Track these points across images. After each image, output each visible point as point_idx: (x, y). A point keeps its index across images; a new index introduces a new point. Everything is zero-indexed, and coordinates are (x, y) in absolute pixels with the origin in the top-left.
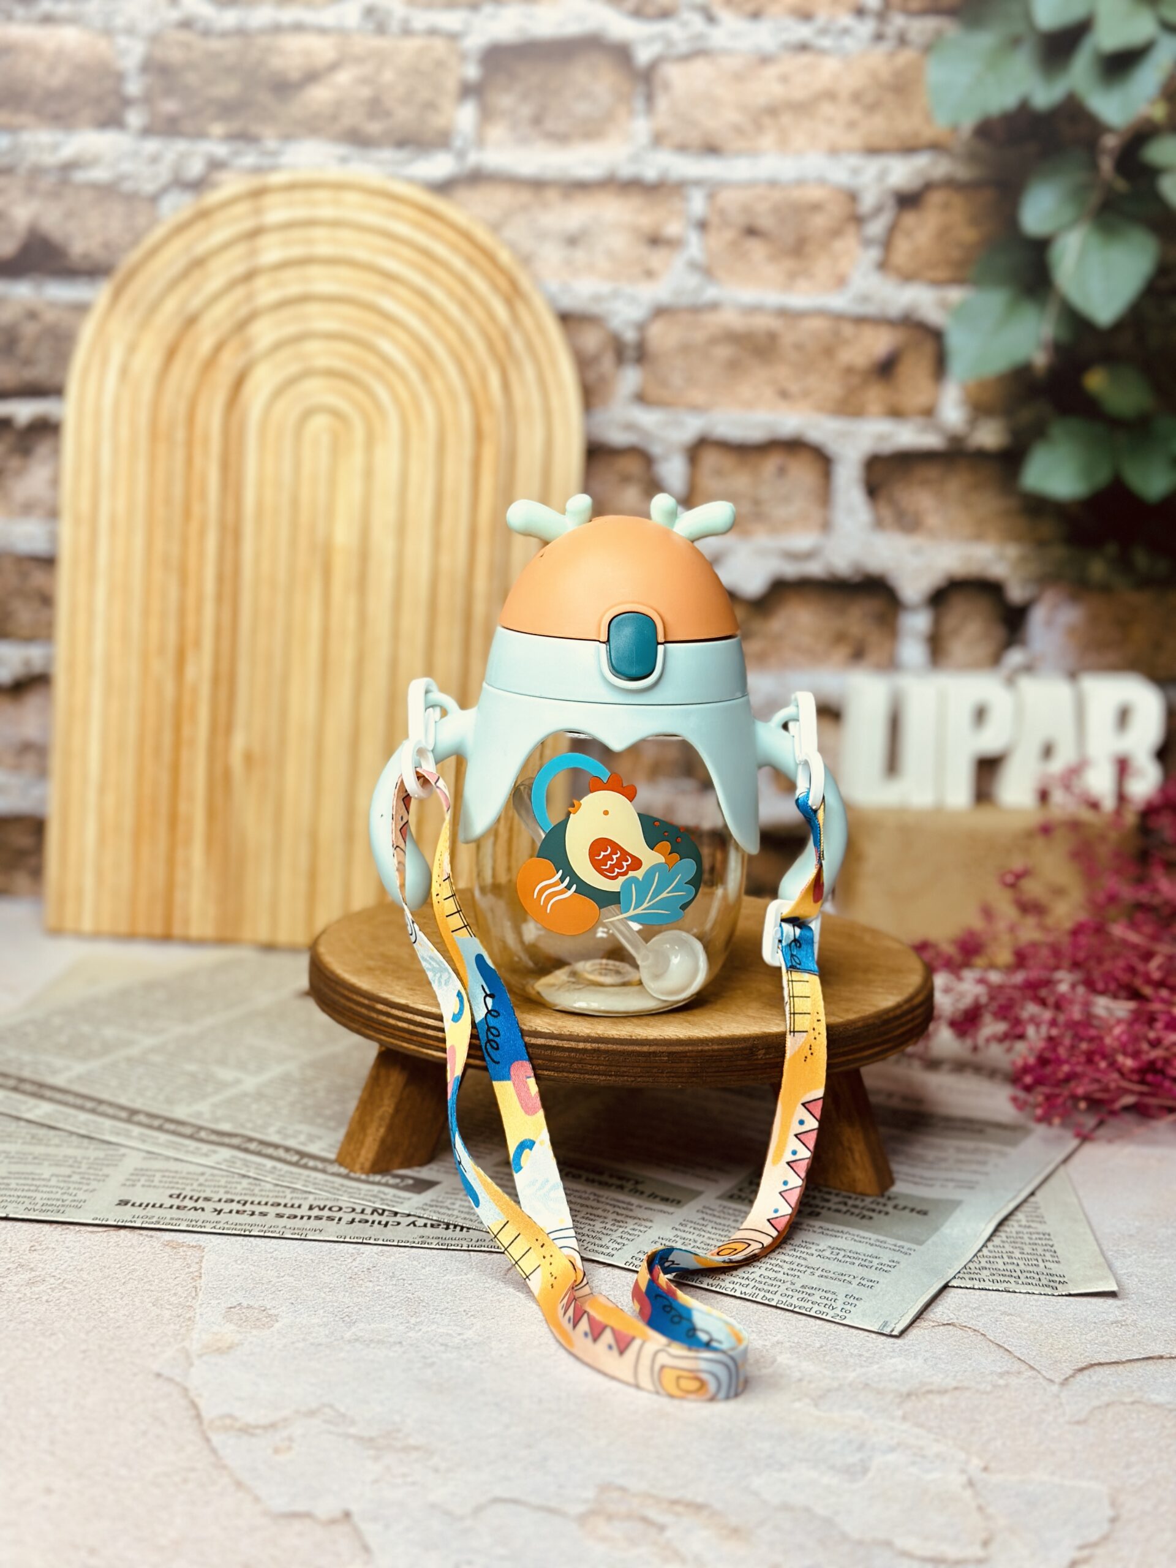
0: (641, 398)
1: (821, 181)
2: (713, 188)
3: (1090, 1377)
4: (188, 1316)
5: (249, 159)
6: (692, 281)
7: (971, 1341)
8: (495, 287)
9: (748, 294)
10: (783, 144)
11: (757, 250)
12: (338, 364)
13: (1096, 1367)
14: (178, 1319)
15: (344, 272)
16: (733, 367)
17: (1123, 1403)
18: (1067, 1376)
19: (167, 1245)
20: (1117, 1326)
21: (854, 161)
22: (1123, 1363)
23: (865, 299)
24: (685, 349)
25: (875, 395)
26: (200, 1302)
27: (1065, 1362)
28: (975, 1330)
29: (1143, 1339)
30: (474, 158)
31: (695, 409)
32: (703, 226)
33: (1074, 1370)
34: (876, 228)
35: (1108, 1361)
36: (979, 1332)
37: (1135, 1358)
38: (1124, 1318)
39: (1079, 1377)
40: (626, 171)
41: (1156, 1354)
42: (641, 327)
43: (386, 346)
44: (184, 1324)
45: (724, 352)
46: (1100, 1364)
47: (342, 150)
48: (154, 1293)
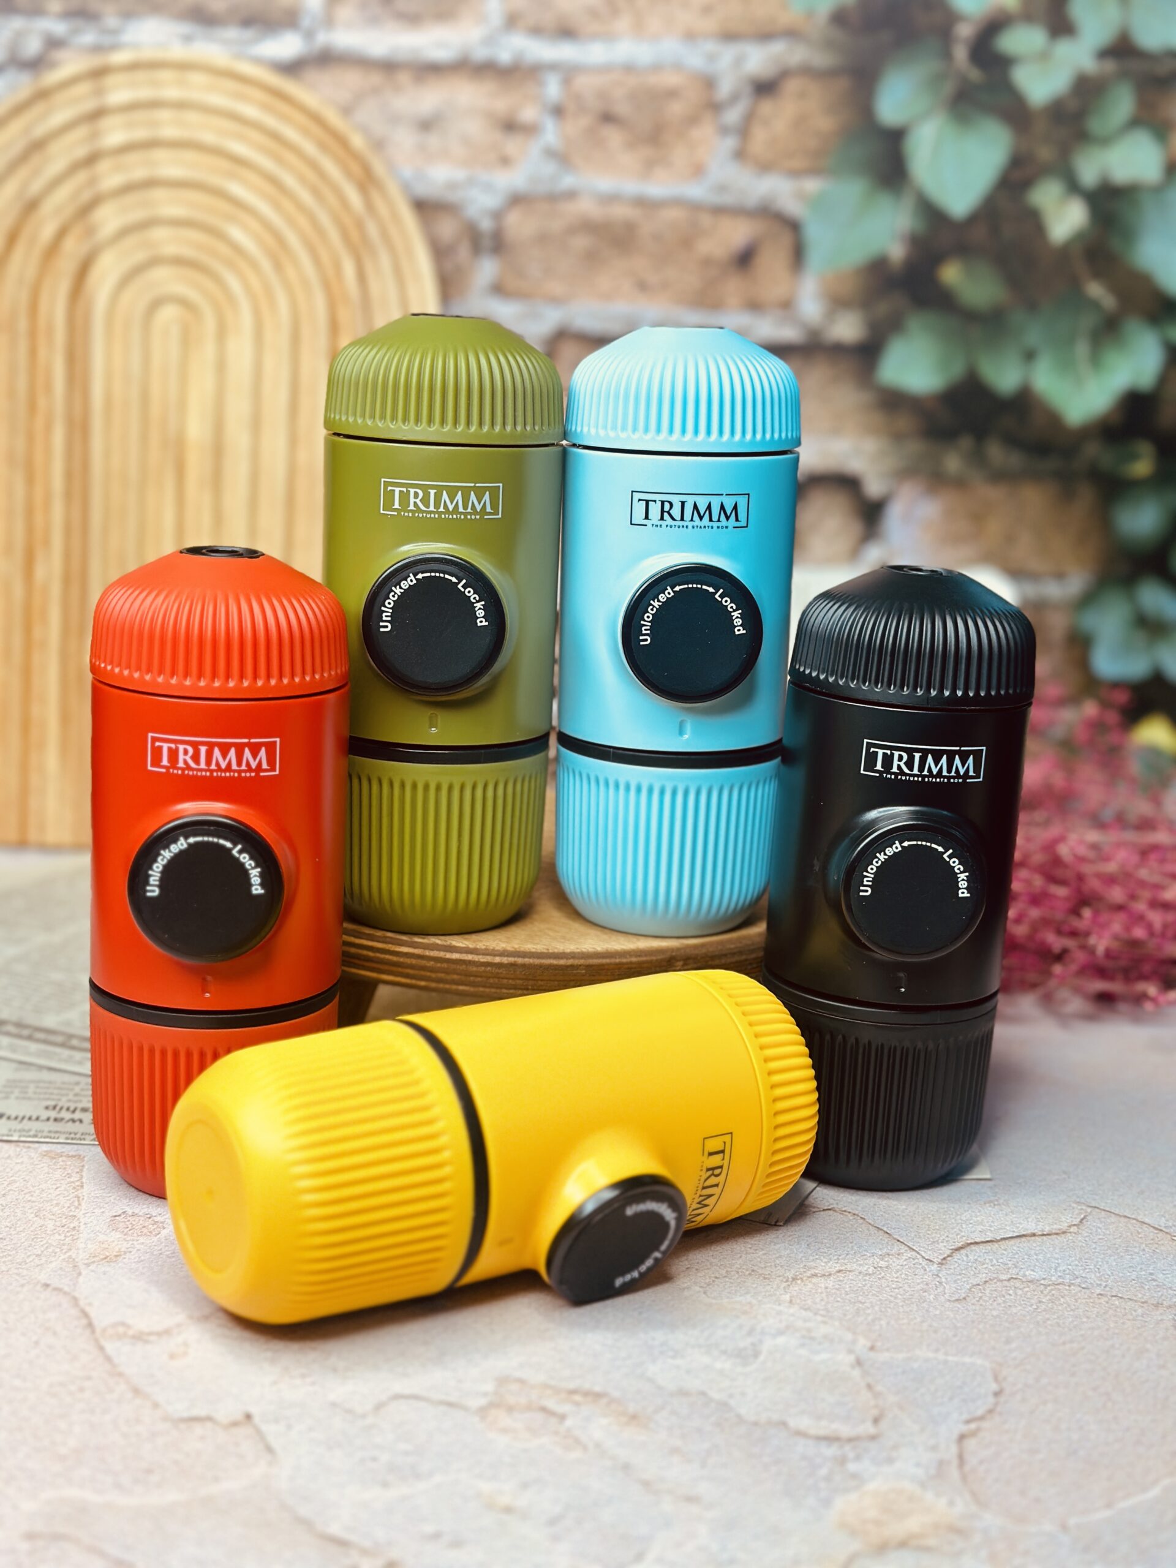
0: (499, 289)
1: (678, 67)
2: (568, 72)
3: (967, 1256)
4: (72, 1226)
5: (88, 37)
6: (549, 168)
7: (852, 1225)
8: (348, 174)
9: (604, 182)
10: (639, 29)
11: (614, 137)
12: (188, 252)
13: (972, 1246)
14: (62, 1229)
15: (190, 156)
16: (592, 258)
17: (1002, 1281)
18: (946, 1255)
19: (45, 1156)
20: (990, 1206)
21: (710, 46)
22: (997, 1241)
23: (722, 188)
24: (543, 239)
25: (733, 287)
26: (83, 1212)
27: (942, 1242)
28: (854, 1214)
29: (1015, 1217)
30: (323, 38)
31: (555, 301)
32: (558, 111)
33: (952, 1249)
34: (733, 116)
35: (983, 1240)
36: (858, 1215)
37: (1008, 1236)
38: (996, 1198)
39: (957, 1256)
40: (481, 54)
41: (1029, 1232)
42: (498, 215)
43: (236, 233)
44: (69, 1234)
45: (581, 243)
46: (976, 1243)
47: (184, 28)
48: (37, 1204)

----------------

#### WORK TO BE COMPLETED:
Nothing but the lines from the one containing "29: (1143, 1339)" through the end of the listing should be written out, each exactly, and pictures must be left out.

#### PROBLEM SOLUTION:
29: (1143, 1339)
30: (474, 158)
31: (695, 409)
32: (703, 226)
33: (1074, 1370)
34: (876, 228)
35: (1108, 1361)
36: (979, 1332)
37: (1135, 1358)
38: (1124, 1318)
39: (1079, 1377)
40: (626, 171)
41: (1156, 1354)
42: (641, 327)
43: (386, 346)
44: (184, 1324)
45: (724, 352)
46: (1100, 1364)
47: (342, 150)
48: (154, 1293)
0: (499, 289)
1: (678, 67)
2: (568, 72)
3: (967, 1256)
4: (72, 1226)
5: (88, 37)
6: (549, 168)
7: (852, 1225)
8: (348, 174)
9: (604, 182)
10: (639, 29)
11: (614, 137)
12: (188, 252)
13: (972, 1246)
14: (62, 1229)
15: (190, 156)
16: (592, 258)
17: (1002, 1281)
18: (946, 1255)
19: (45, 1156)
20: (990, 1206)
21: (710, 46)
22: (997, 1241)
23: (722, 188)
24: (543, 239)
25: (733, 287)
26: (83, 1212)
27: (942, 1242)
28: (854, 1214)
29: (1015, 1217)
30: (323, 38)
31: (555, 301)
32: (558, 111)
33: (952, 1249)
34: (733, 116)
35: (983, 1240)
36: (858, 1215)
37: (1008, 1236)
38: (996, 1198)
39: (957, 1256)
40: (481, 54)
41: (1029, 1232)
42: (498, 215)
43: (236, 233)
44: (69, 1234)
45: (581, 243)
46: (976, 1243)
47: (184, 28)
48: (37, 1204)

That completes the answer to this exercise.